* _Directions_: Print every line of the records below verbatim, omitting the pictures.

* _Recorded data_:
┄┄┄┄┄┄┄┄┄┄┄┄┄┄┄┄┄┄┄┄

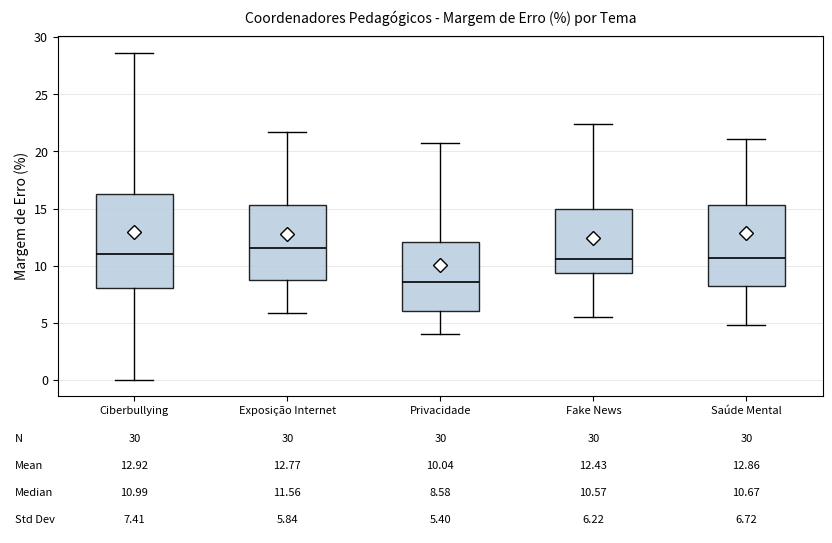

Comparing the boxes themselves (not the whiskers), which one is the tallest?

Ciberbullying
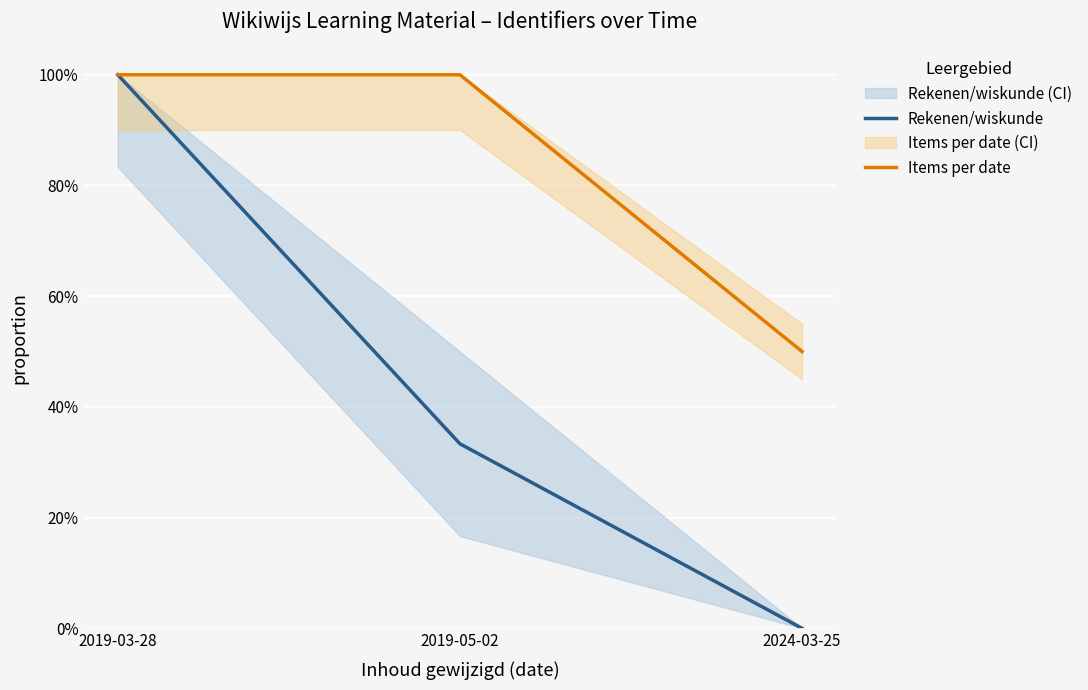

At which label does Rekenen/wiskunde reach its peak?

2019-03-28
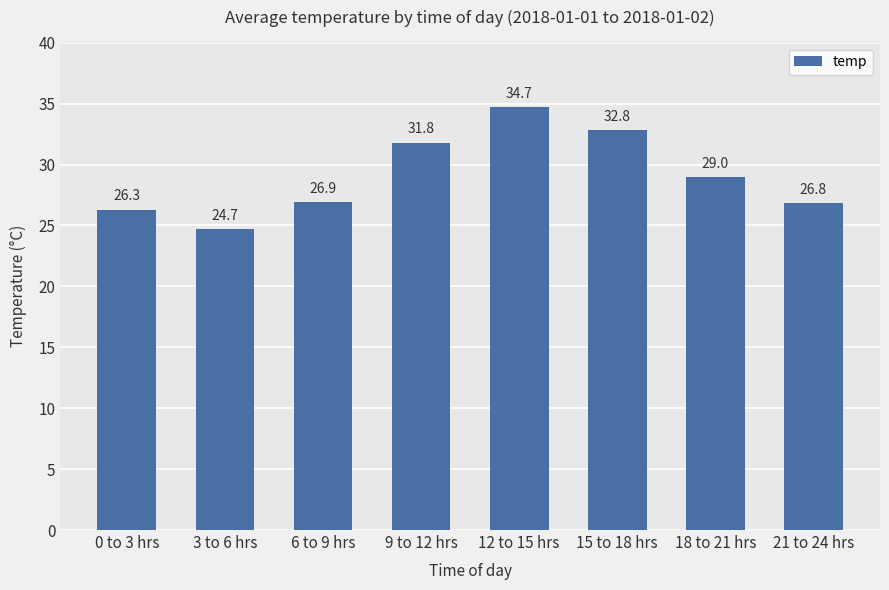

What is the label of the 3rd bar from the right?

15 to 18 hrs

┄┄┄┄┄┄┄┄┄┄┄┄┄┄┄┄┄┄┄┄

* _Finished exercise_:
Comparing the boxes themselves (not the whiskers), which one is the tallest?

Ciberbullying

At which label does Rekenen/wiskunde reach its peak?

2019-03-28

What is the label of the 3rd bar from the right?

15 to 18 hrs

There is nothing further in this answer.